Data extracts:
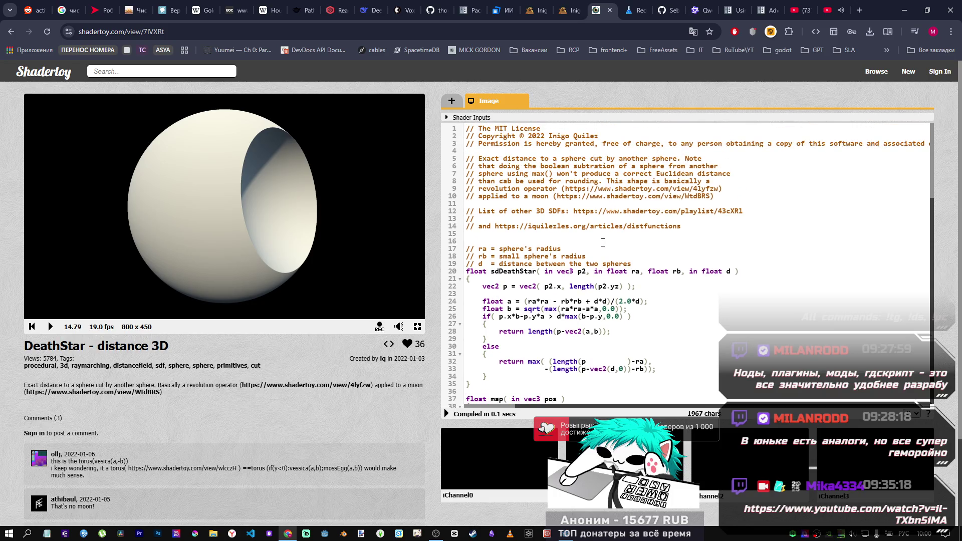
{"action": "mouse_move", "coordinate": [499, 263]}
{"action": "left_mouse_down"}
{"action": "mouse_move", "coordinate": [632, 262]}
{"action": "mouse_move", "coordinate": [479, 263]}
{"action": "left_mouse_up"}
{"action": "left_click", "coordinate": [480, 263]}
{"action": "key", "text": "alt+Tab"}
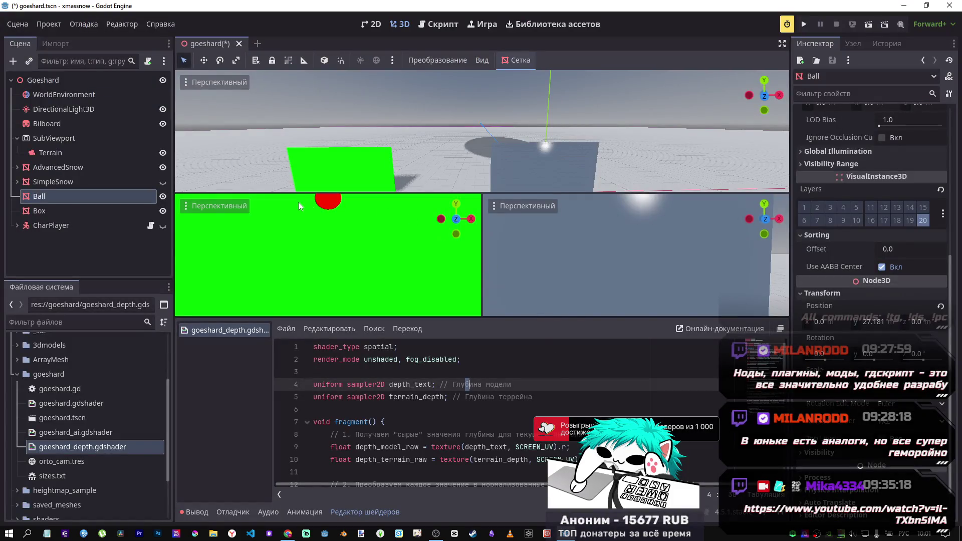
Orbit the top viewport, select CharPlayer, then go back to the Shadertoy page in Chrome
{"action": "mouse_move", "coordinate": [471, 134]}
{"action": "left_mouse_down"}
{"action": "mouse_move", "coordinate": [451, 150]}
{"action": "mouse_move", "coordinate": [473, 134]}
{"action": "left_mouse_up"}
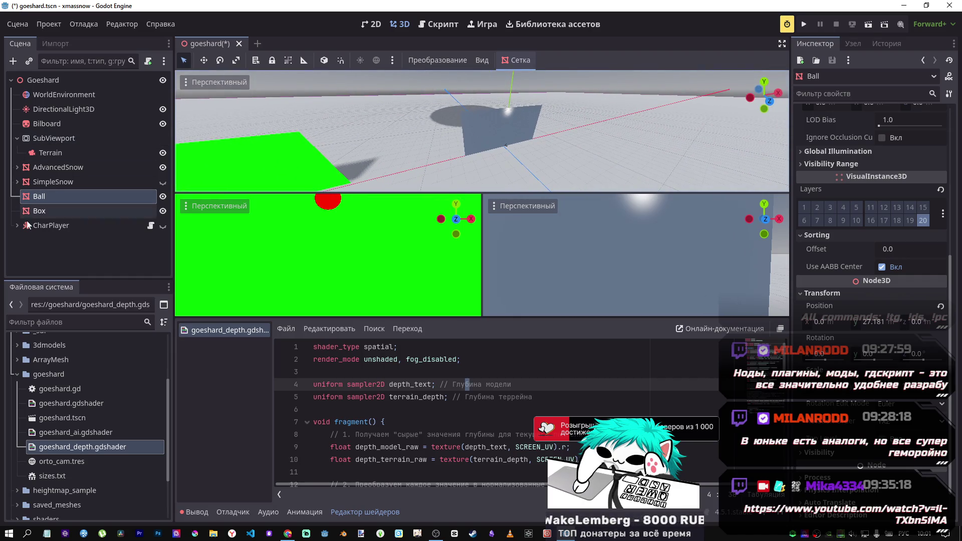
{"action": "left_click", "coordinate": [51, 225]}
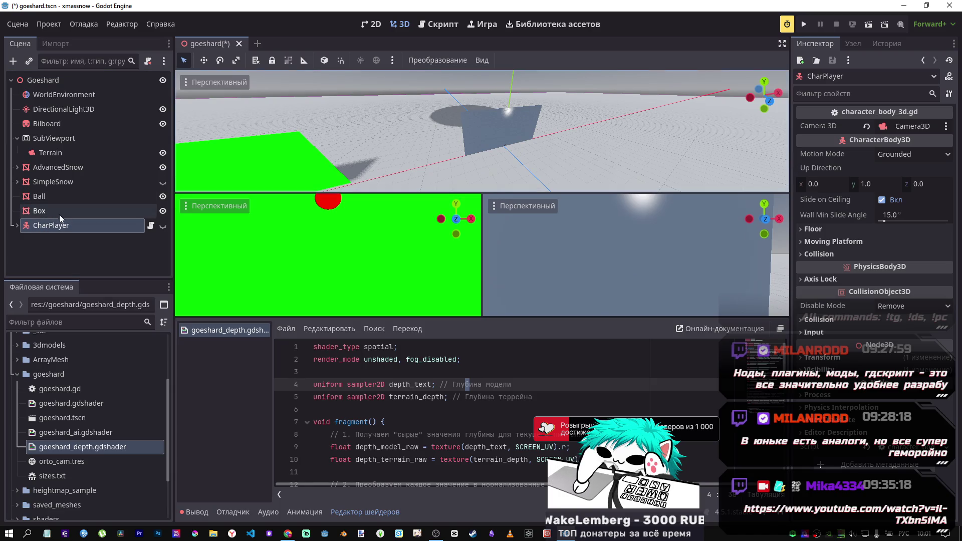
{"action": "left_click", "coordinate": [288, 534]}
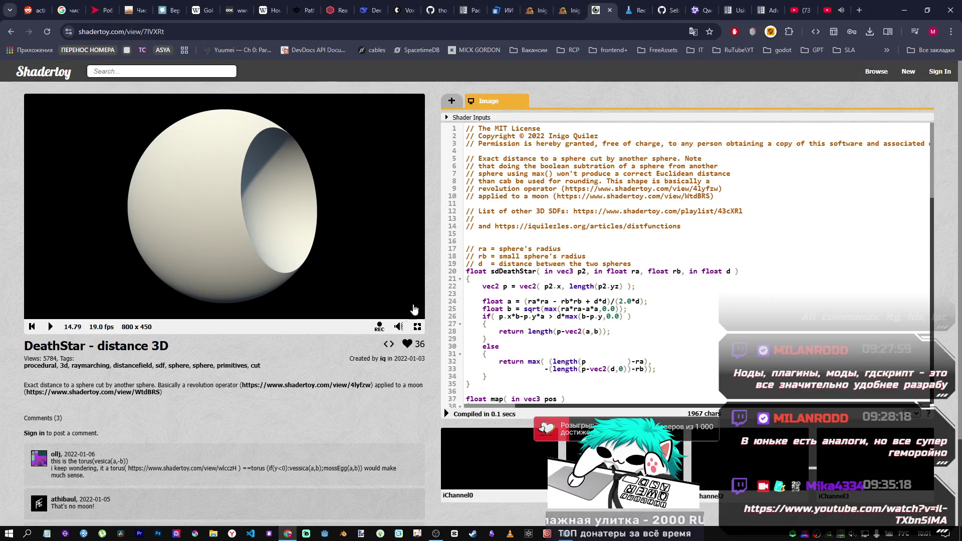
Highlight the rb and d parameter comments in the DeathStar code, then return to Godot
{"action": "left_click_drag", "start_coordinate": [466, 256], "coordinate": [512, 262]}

...

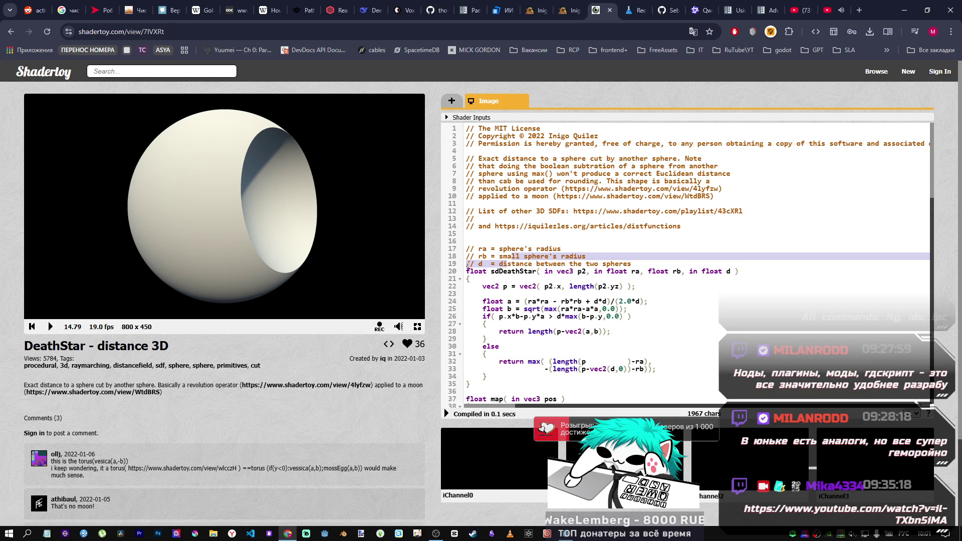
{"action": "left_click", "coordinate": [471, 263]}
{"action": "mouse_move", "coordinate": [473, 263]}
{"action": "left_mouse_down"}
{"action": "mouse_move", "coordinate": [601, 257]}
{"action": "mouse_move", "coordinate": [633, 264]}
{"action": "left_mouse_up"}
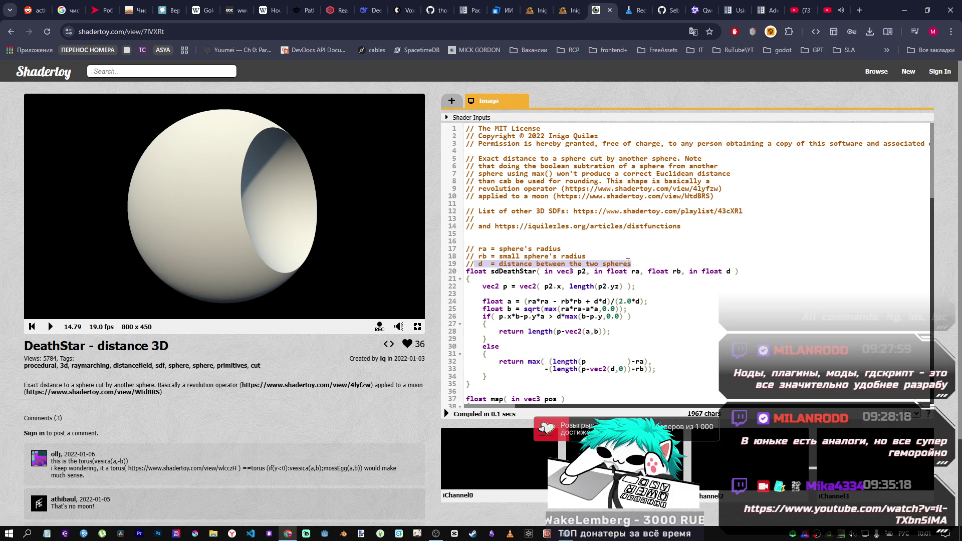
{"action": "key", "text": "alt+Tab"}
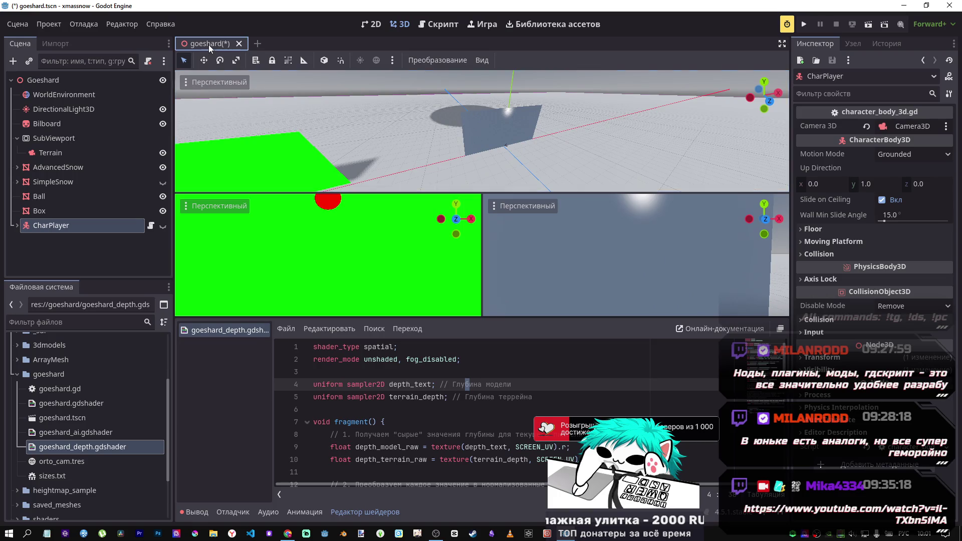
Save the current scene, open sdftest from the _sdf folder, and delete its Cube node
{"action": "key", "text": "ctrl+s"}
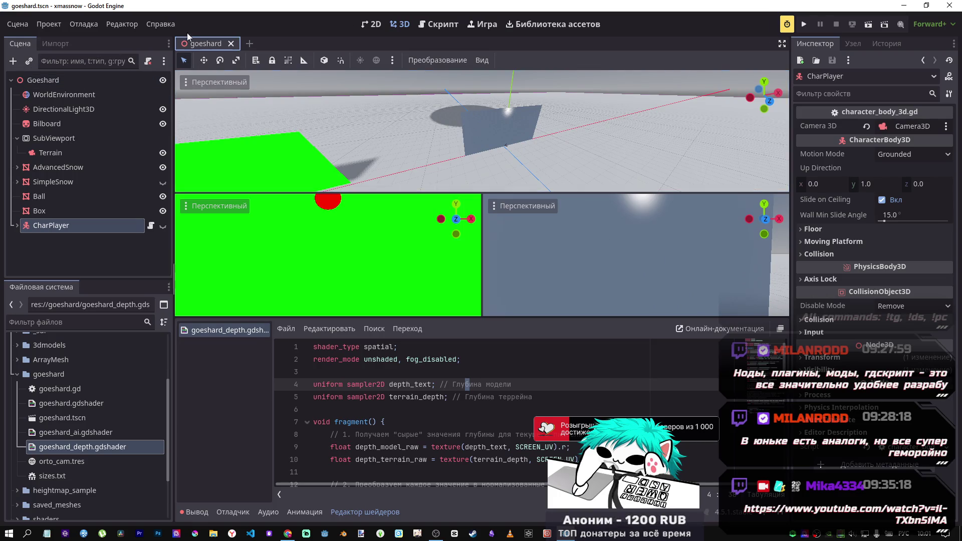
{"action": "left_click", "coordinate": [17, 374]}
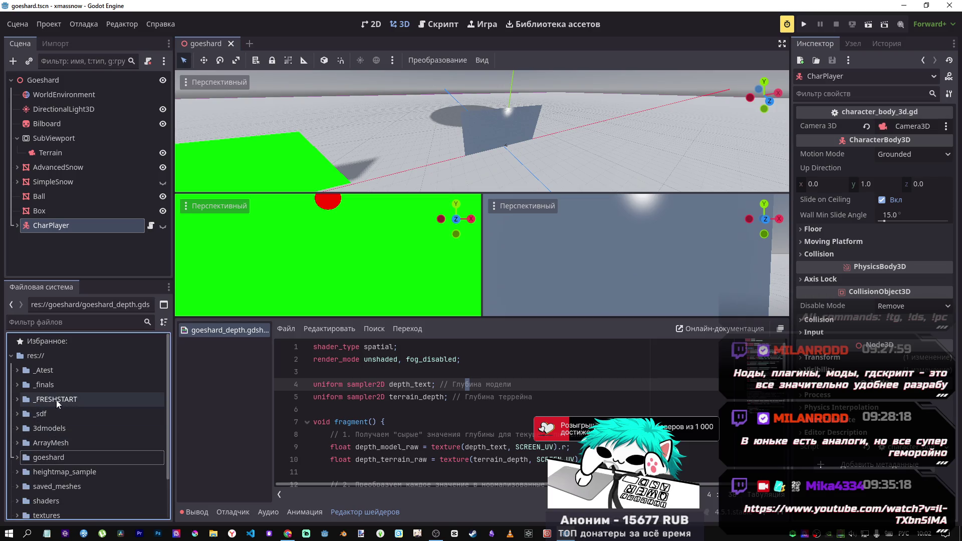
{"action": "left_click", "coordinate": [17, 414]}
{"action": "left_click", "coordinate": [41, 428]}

What you should do:
Go through the entries above and copy out every line that includes the word "then".

Your response:
Orbit the top viewport, select CharPlayer, then go back to the Shadertoy page in Chrome
Highlight the rb and d parameter comments in the DeathStar code, then return to Godot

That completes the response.